Reproduce the forum post about proof by contradiction in full, word for word.

**GIVEN PASSAGE**
···
• Klungo
In summary, the proof by contradiction method states that if we have a set of premises that lead to both Q and ¬Q being true, then the original premise of ¬P must be false and thus P must be true. This is proven using the nine rules of deduction, particularly rule 8 which allows us to introduce a disjunction (¬P∨P) in order to reach the desired conclusion.
Klungo
I'm reading through a text's proof on proof by contradiction. But it makes inexplicable jumps and doesn't appear to use some of the things brought up.

Here's the theorem and proof in the text (shortened with comment).
···
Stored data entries
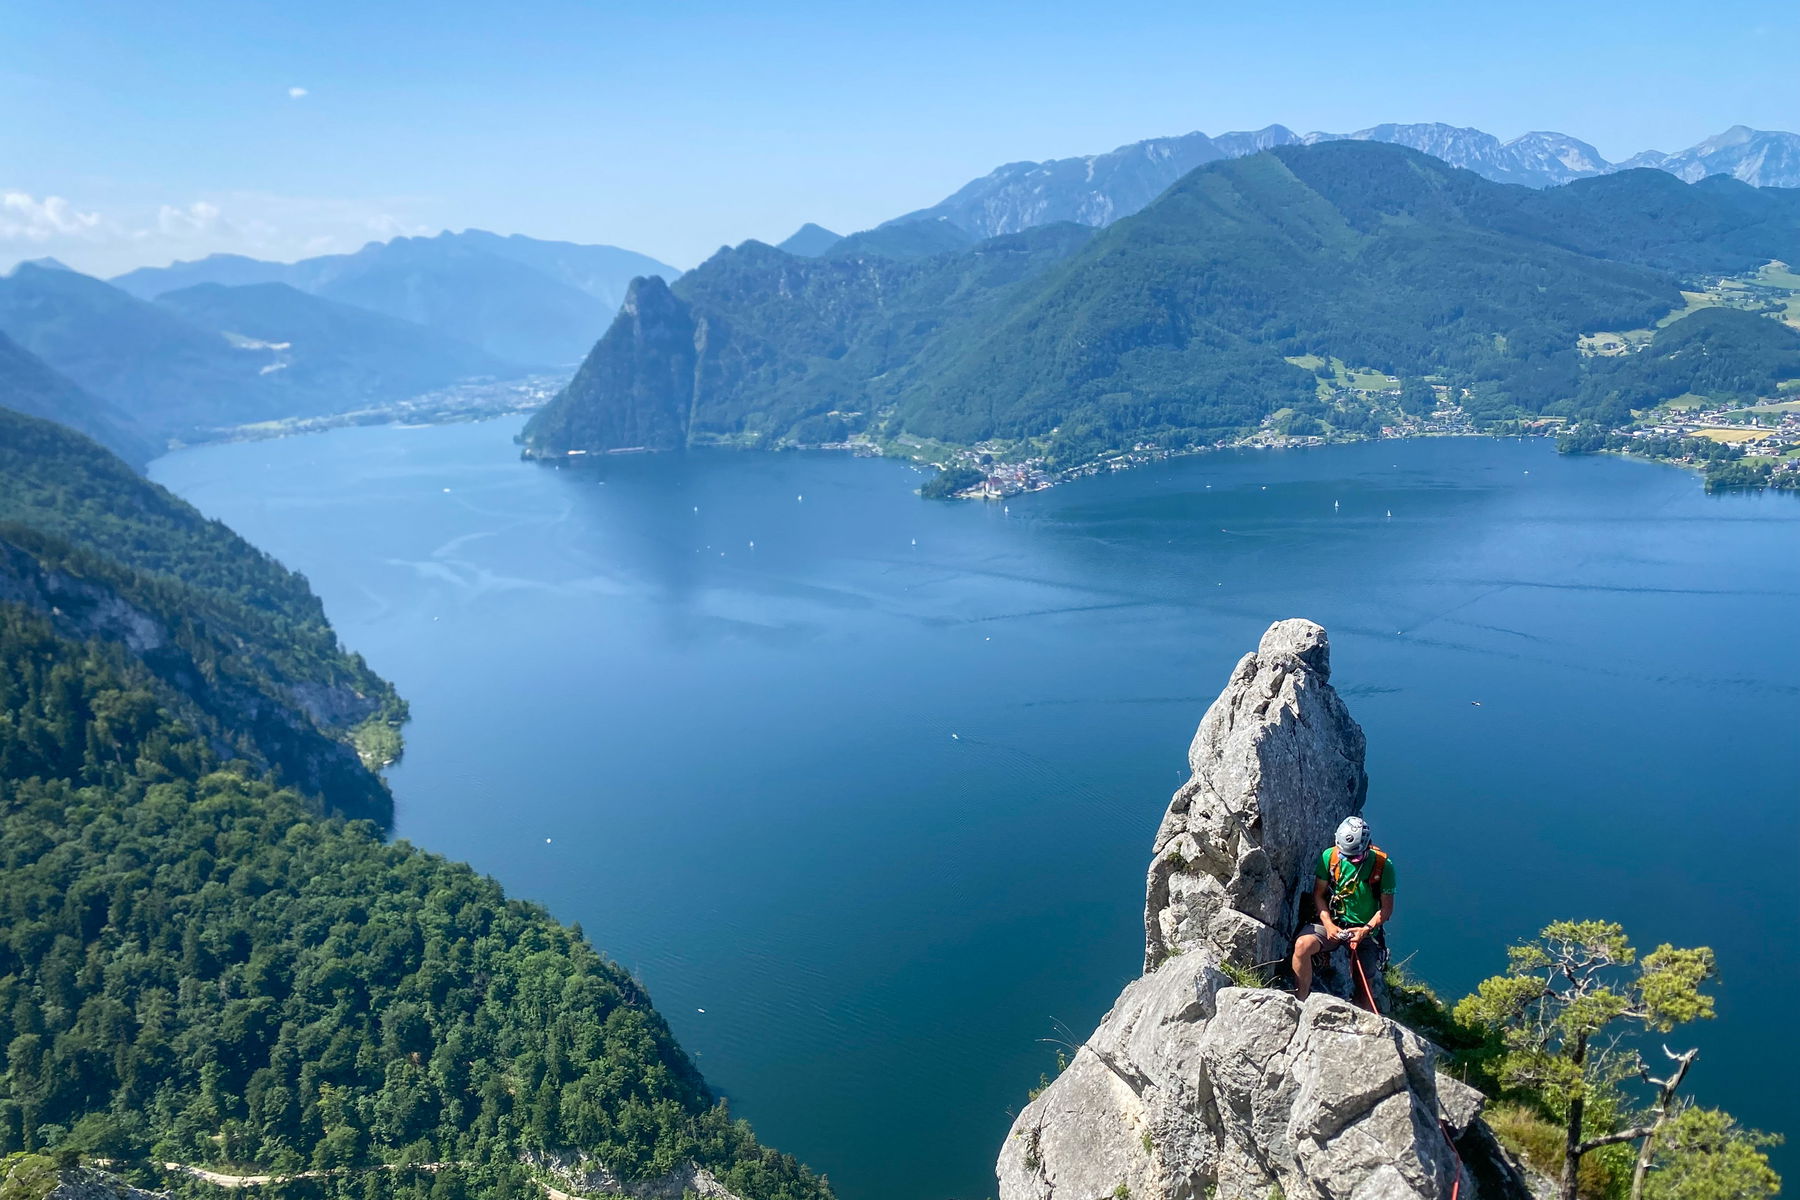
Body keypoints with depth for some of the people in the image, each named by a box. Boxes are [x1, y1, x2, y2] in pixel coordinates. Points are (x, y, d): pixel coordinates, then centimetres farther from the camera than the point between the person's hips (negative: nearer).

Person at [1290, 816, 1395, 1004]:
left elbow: (1387, 908, -7)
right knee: (1302, 944, -27)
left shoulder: (1383, 864, -13)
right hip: (1333, 922, 0)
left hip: (1366, 929, 0)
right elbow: (1318, 893, 0)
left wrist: (1366, 930, -22)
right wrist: (1328, 925, -15)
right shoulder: (1330, 856, -9)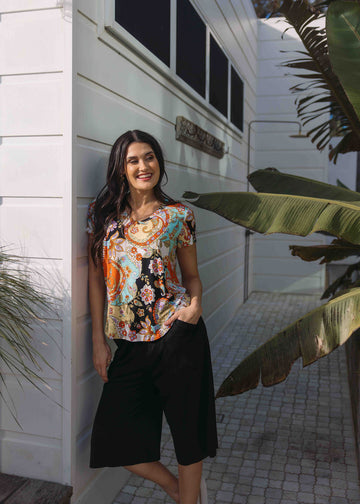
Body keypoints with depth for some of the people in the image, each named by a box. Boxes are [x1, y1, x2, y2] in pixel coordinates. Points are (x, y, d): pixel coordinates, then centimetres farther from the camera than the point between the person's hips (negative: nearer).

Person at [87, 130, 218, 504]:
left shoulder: (178, 215, 1)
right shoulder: (102, 212, 5)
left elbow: (191, 275, 10)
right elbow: (96, 279, 6)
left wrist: (195, 303, -12)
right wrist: (99, 341, 4)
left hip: (177, 333, -2)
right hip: (129, 342, 3)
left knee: (186, 428, 6)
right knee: (113, 436, 6)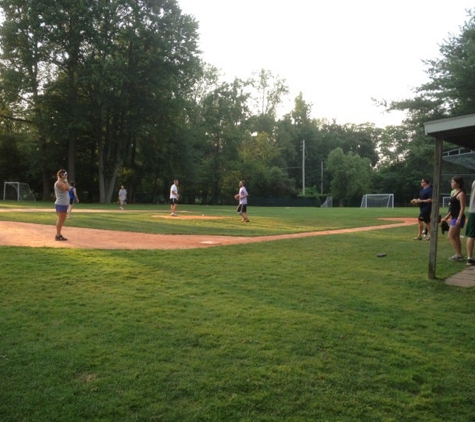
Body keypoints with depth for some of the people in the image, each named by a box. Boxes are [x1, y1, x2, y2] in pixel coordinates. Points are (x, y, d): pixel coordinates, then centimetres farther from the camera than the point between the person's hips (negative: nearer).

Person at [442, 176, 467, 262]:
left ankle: (459, 255, -6)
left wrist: (459, 219, -26)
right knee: (456, 237, 12)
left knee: (451, 236, -10)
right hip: (454, 217, 10)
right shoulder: (454, 192, 14)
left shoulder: (461, 194, -14)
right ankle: (459, 255, 18)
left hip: (458, 218, -10)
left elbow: (462, 208, -19)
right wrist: (448, 216, 22)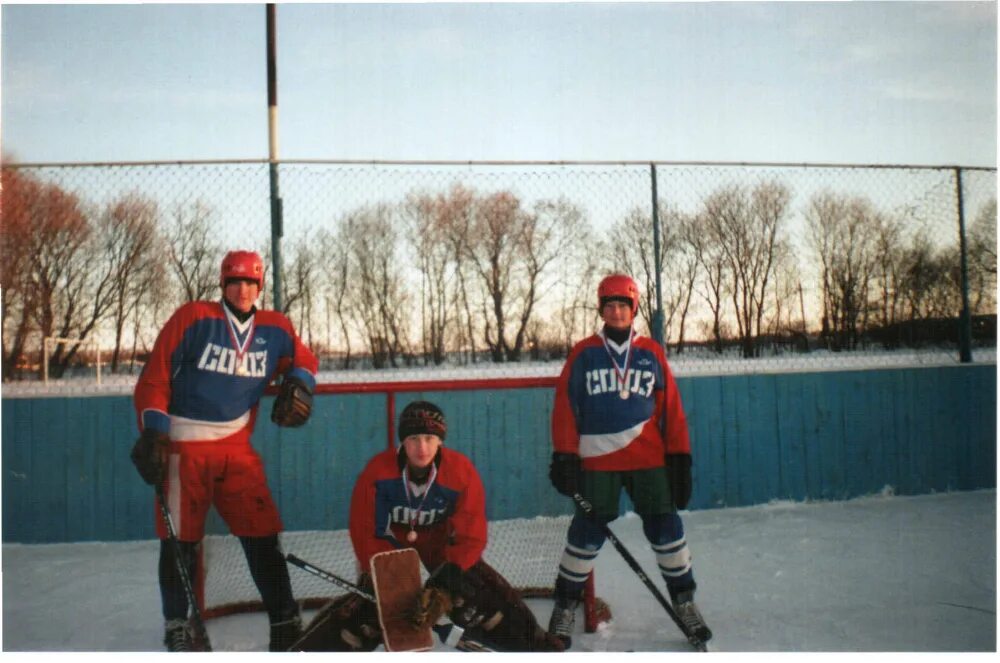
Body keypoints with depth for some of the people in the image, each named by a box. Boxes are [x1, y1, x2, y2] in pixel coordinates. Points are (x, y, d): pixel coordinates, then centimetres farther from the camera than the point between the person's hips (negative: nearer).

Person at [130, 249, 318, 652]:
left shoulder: (274, 329, 5)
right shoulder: (193, 318, -5)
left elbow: (304, 359, 22)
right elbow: (154, 379, -5)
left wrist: (299, 385, 1)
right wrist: (153, 433, -12)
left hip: (237, 449, 3)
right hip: (183, 446, -2)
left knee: (262, 534, 0)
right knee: (180, 540, 5)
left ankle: (285, 622, 12)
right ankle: (176, 625, 24)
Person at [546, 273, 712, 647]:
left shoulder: (652, 353, 8)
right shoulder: (583, 354, 4)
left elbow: (671, 407, 7)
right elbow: (564, 406, 1)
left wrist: (680, 457, 2)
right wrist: (564, 456, -6)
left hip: (649, 458, 2)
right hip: (597, 459, -1)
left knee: (665, 529, 2)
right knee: (587, 533, 1)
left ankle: (684, 602, 21)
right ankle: (565, 608, 17)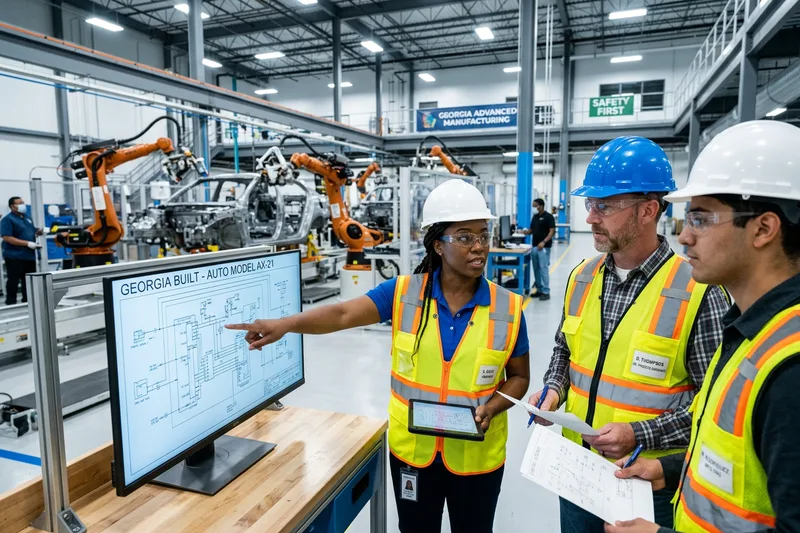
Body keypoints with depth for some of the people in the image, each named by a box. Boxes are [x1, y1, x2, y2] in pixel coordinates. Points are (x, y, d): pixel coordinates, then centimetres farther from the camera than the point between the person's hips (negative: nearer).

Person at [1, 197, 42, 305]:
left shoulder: (27, 218, 15)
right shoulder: (8, 219, -10)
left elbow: (33, 232, 25)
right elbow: (7, 238, -19)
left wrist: (39, 232, 0)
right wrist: (28, 243, -24)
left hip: (29, 256, 8)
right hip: (15, 257, -8)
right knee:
···
**ANSWER TO THIS PROBLEM**
• Klungo
In summary, the proof by contradiction method states that if we have a set of premises that lead to both Q and ¬Q being true, then the original premise of ¬P must be false and thus P must be true. This is proven using the nine rules of deduction, particularly rule 8 which allows us to introduce a disjunction (¬P∨P) in order to reach the desired conclusion.
Klungo
I'm reading through a text's proof on proof by contradiction. But it makes inexplicable jumps and doesn't appear to use some of the things brought up.

Here's the theorem and proof in the text (shortened with comment).